Municipal authorities in Greece expel Roma

15 July 1999

The Group for Initiative against Racism and Xenophobia of Heraklion reported that on March 13, the municipality of Alikarnassos on the island of Crete had issued 102 Romani families with a protocol of administrative eviction on the basis of a two-year-old decision of the municipal council (no. 329/97) to evict all „tent-dwellers", a euphemism for Roma. Some 500 Roma have lived for about fifteen years on a site between a main road and the industrial zone in Alikarnassos, without access to water, electricity, the sewage system or rubbish collection. Now the municipality allegedly wants to turn the area into a sports centre and recreational site. According to the non-governmental organisation, the local municipality refuses to register Roma as residents, although some 200 children were born on the site, and, until a separate school was set up in Heraklion for the Roma four years ago, none of the children were able to attend school as the camp was not within the administrative area of any school. The Mayor of Alikarnassos has reportedly denigrated Roma in public on numerous occasions in the past, referring to the community as a whole as dirty, quarrelsome, drug dealers and criminals. The mayor also reportedly argued at a meeting of the Municipal Council for the expulsion on the grounds that the Romani settlement spoils the sight of the region - the settlement is adjacent to the national road which connects the town with the airport - and that the hotel owners have complained that the site is an eyesore. The mayor compared the Roma living in the town with „problems" of the town such as the existence of the airport, a prison and a refuse dump. On April 16, a coalition of local non-governmental organisations including the Greek Helsinki Monitor and the Drom Network for Roma Social Rights issued a statement warning the municipality against evicting the families. Local Roma have challenged the ruling and an initial hearing in the case was set to be held on May 10. This was, however, postponed until September.

In other news, the municipality of Halandri, a suburb of Athens, tried in absentia thirteen Romani families, who had been living in a settlement for up to twenty years, for trespass on private land, and ordered them to leave the site by April 20. The Roma negotiated a delay of ten days with the Mayor and the Public Prosecutor in order to allow the municipality time to find a viable alternative place for the Roma to live. On April 21, a round table was held at which the municipality agreed to ask the owners of the field where the current settlement was located to rent the field to the Roma for six months until a permanent solution could be found. Mr Freddy Stamos, the secretary of the Prime Minister's Office for Quality of Life, committed financial support from the Government for rental of the field and help in finding a permanent solution to the problem. However, at a second round-table on April 29, the municipality informed participants that the owner of the field had refused to rent it out. The municipality instead offered the Romani families money to rent a house or a field if they could find one elsewhere.
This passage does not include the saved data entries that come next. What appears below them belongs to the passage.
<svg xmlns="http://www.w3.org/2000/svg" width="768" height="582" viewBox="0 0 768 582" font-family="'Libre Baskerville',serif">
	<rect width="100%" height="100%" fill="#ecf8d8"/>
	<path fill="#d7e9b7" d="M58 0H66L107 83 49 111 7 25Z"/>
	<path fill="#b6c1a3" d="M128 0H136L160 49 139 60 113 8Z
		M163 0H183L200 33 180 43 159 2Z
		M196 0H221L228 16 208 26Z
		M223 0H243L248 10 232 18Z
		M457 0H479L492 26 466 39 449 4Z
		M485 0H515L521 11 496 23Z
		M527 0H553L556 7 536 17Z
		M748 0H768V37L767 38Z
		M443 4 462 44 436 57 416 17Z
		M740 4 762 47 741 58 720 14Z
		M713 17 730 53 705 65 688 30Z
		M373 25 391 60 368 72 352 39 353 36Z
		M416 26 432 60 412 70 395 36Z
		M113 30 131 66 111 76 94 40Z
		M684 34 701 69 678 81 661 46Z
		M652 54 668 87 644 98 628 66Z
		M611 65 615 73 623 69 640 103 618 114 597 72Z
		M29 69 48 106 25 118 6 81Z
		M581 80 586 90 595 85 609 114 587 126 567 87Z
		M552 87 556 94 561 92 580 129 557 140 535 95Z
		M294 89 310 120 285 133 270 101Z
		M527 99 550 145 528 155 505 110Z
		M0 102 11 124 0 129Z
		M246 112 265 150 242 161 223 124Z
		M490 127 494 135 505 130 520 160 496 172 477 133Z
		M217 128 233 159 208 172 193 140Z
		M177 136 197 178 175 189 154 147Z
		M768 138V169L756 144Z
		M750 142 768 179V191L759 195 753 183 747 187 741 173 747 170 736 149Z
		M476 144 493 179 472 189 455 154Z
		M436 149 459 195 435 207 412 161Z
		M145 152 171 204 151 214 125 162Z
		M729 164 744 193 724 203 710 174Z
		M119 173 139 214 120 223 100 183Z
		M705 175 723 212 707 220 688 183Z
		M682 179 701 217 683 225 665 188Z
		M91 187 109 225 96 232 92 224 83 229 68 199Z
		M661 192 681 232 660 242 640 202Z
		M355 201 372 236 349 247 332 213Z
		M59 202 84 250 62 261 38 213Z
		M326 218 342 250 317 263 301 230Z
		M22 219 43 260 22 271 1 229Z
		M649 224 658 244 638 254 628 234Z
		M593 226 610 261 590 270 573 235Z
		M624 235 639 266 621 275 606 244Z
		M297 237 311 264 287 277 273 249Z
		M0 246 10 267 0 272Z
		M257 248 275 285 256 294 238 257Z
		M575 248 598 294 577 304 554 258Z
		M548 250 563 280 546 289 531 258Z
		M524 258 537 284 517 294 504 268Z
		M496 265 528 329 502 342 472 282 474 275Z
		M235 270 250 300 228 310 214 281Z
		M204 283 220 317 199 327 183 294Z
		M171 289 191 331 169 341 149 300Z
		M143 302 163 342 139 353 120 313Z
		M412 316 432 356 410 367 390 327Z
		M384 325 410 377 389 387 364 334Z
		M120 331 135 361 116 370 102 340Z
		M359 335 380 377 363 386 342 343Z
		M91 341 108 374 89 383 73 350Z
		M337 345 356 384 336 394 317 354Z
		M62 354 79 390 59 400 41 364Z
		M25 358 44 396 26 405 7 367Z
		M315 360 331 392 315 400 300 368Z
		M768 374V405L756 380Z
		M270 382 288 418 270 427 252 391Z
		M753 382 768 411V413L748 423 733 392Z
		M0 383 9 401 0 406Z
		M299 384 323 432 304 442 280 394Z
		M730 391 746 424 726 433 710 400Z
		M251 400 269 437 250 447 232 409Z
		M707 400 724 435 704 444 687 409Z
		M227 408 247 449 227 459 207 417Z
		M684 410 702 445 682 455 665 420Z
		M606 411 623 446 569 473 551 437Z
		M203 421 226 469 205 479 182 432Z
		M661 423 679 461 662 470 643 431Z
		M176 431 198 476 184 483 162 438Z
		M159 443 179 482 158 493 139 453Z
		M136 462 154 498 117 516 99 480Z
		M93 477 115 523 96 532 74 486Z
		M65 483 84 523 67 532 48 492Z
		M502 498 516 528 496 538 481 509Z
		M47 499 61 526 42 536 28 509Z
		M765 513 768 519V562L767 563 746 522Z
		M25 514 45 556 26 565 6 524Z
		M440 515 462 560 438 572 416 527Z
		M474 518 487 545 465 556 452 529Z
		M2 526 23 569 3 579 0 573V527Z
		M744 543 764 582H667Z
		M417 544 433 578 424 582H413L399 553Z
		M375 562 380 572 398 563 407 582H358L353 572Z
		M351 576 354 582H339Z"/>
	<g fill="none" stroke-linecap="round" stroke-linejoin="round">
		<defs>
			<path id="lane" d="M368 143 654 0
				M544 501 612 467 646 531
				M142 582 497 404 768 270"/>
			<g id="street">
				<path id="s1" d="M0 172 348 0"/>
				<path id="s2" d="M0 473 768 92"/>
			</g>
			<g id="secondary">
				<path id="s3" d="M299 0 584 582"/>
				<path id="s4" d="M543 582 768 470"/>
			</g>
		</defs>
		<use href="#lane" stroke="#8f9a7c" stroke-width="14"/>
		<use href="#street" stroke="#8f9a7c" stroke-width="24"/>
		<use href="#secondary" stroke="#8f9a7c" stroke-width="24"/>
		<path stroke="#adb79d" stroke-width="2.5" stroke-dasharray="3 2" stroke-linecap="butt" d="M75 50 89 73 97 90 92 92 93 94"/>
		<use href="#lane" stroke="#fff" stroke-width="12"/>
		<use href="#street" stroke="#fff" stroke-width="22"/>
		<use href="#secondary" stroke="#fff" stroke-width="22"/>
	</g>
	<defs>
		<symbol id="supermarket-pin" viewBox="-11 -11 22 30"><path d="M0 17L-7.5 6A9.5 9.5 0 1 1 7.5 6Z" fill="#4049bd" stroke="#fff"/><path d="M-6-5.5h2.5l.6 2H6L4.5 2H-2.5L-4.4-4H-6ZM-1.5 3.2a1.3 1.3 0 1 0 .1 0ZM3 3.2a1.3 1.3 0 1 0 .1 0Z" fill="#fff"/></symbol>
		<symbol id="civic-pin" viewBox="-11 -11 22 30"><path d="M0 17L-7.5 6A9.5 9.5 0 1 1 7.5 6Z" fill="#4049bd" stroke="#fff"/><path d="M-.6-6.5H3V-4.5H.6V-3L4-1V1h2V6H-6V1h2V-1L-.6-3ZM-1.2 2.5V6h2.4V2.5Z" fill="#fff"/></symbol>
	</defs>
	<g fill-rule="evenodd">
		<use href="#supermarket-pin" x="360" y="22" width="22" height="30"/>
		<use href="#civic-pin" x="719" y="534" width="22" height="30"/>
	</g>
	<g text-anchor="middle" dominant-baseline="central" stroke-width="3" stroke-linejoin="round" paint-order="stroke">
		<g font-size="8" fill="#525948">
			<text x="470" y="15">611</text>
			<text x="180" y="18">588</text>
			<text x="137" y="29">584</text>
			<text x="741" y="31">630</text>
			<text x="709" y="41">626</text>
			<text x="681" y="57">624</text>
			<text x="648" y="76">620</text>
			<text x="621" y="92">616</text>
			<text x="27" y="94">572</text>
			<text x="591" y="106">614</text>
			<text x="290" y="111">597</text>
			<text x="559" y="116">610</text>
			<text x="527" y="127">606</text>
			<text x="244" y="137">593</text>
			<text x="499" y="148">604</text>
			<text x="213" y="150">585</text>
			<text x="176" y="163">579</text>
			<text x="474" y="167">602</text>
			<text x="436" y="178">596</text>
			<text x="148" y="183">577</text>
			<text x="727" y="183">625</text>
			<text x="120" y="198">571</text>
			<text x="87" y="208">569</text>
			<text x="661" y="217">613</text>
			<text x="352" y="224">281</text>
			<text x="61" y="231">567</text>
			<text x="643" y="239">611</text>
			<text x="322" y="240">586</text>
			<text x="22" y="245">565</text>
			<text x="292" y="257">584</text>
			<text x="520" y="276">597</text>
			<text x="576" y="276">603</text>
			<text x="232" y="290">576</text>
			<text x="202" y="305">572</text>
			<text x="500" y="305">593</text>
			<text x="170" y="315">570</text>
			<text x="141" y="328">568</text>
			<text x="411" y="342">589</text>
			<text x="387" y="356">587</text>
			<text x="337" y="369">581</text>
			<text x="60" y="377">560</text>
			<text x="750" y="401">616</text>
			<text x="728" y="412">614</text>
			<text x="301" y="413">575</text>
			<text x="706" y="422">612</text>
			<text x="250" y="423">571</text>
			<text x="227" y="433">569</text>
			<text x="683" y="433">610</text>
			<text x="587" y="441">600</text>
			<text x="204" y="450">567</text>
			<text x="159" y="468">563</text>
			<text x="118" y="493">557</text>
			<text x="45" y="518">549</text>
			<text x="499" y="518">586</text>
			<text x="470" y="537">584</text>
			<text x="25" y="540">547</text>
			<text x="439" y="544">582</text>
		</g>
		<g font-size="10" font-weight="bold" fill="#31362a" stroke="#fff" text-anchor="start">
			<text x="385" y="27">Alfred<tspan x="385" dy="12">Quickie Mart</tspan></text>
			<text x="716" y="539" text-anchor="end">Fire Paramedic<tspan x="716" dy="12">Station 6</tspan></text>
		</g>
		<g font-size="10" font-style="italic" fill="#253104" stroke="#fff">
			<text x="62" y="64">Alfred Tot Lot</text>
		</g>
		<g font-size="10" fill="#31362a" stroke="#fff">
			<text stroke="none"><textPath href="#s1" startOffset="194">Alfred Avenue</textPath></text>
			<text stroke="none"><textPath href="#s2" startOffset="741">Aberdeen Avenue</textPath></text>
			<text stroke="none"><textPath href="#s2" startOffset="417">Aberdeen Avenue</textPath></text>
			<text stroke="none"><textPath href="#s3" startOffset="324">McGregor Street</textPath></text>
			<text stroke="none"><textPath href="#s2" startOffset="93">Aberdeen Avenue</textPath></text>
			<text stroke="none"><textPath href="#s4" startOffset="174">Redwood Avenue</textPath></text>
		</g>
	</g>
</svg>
The Roma accepted this offer as the only viable solution, and filed an appeal against the original court decision as it was made in absentia.

In March 1999, following a series of incidents involving forceful eviction of Roma from camps in Greece, and continuous reports of the appalling conditions in these camps, the Greek Helsinki Monitor (GHM), the Drom Network for Roma Social Rights and Doctors of the World put forward a proposal for a draft law creating self-managed camps, in collaboration with Coalition of the Democratic Left MP Ms Stella Alfieri.

The proposal describes the inhuman conditions of current camps. The proposal then suggests that each prefecture where there are Roma camps be obliged to create a plan for a self-managed camp, and to set up a special surveillance office for each camp, including members of the camp population, to oversee the development of the dwelling area. The proposal goes on to list thirteen criteria which would ensure that the new camps would not become official ghettos. These include the provision of water and electricity, waste disposal, public transport and access to education and professional training as well as the setting up of a management council elected from the residents of the camp. According to GHM, the camp under construction at a former military barracks for the Roma of the Gallikos river in the Thesalonniki area (see „Snapshots from Around Europe", Roma Rights, 1/99) adheres to the conditions of the proposal.

In one of a series of incidents which preceded the proposal, following the destruction of Roma shacks allegedly by municipal authorities in the Nea Zoi settlement near Aspropyrgos in February (see „Snapshots from Around Europe", Roma Rights, 1/99), GHM reported in March that the Roma had rebuilt their barracks and continued to live on the site. On March 1, 1999, the ERRC sent a letter to the Chief Prosecutor of Greece, expressing concern about the raid. As of June 14, the Prosecutor had reportedly taken no action. GHM reported that the Deputy Minister of Public Affairs had twice declared to the Greek Parliament that the raid was carried out according to the law. Although the Roma were relieved to be able to remain on their site, they told GHM that they were afraid that the violent operation would be repeated.